O cara tem um caráter e pensa de um jeito, mas tem de obedecer. Todo mundo pensa "se não quiser, não faz". Mas vai vir outro e vai fazer. E te fazer (matar) também. Quando o cara tava lá, pensava, mas não via. Agora, isso fica martirizando na tua cabeça.
Começaste a pensar mais na tua saída depois da morte do teu amigo?
Comecei a ver que são muito cobra (pessoas em quem não se pode confiar). O guri tava com nós uns dias antes. Antes do Minhoca mandar matar ele, ele tava sentado no meu carro. Pensei: "Daqui a pouco vai ser eu. Vou fazer uma coisa que ele não goste e vai mandar me passar". Cheguei, troquei uma ideia, disse que não queria mais. Ele me pediu pra ficar uma semana só, pra arranjar outra pessoa. Falei para um chefe também. Ele começou a dizer para os guris que eu sabia demais. Tinha mandado me matar. Nem sabia que tinha esse negócio de proteção (a testemunhas). Eu tinha prova. Não cheguei só na minha palavra. Levei (à polícia) tudo o que tinha.
O que tu pensas hoje de tudo isso?
Tava numa bolha. Achava que aquilo era o que tinha para o cara. Era o mundo e nunca ia acabar.
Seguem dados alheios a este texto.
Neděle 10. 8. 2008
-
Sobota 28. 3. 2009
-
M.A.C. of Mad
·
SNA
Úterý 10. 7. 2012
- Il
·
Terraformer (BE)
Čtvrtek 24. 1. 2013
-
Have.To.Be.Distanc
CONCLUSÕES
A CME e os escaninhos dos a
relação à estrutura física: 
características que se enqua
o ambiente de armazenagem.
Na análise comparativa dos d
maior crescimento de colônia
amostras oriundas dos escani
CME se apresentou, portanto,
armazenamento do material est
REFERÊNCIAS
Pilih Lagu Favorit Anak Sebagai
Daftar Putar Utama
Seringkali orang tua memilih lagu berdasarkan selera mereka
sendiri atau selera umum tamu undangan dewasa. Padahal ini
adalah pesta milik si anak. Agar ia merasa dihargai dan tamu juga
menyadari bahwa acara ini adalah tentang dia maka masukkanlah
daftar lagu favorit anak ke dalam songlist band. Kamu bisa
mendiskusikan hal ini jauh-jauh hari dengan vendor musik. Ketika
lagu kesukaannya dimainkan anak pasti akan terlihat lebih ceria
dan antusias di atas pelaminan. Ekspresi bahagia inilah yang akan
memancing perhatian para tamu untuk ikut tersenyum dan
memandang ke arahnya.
Nunca pensei em estudar, nunca pensei em fazer nada. Porque nunca saí dali. Hoje eu vejo.
Nunca pensei em estudar, nunca pensei em fazer nada. Porque nunca saí dali. Hoje eu vejo.
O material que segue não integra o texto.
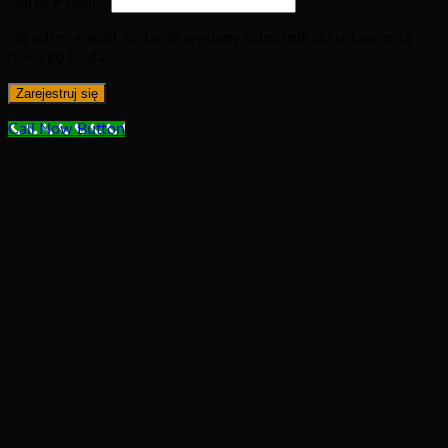
Adres e-mail
*
Na adres e-mail zostanie wysłany odnośnik do ustawienia
nowego hasła.
Zarejestruj się
Call Now Button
E como tu te sentes sendo um itinerante?
Me acostumei. Antes era ruim. É ruim chegar e não ter lugar fixo. Tem de andar espiado na rua. Minha cabeça já estava em R$ 800 mil na facção.
Como fica a tua situação com a delação?
Respondo. Estou em todos os processos do Minhoca. Vai me dar condenação. Mas vários crimes que eu dei eles não tinham ciência. Pelo acordo, vou cumprir a pena, mas no programa. Se for condenado a 30 anos, fico 30 anos no programa. Agora, se eu quiser, eu saio. Na condenação, não. Tenho de ficar onde eles determinarem.
Medo de morrer?
(silêncio) Não. Medo, medo de morrer, não. Na real, eu já tô fazendo hora extra na Terra. Fico espiado. Mas medo, medo de morrer, não tenho, não. Já tive bastante no comecinho. Não sei se já me conformei. Uma hora vão me pegar, isso é certo. Mas me pegar vivo, ninguém vai. Se quiserem me matar e levar meu corpo depois e esquartejar, já vou estar morto.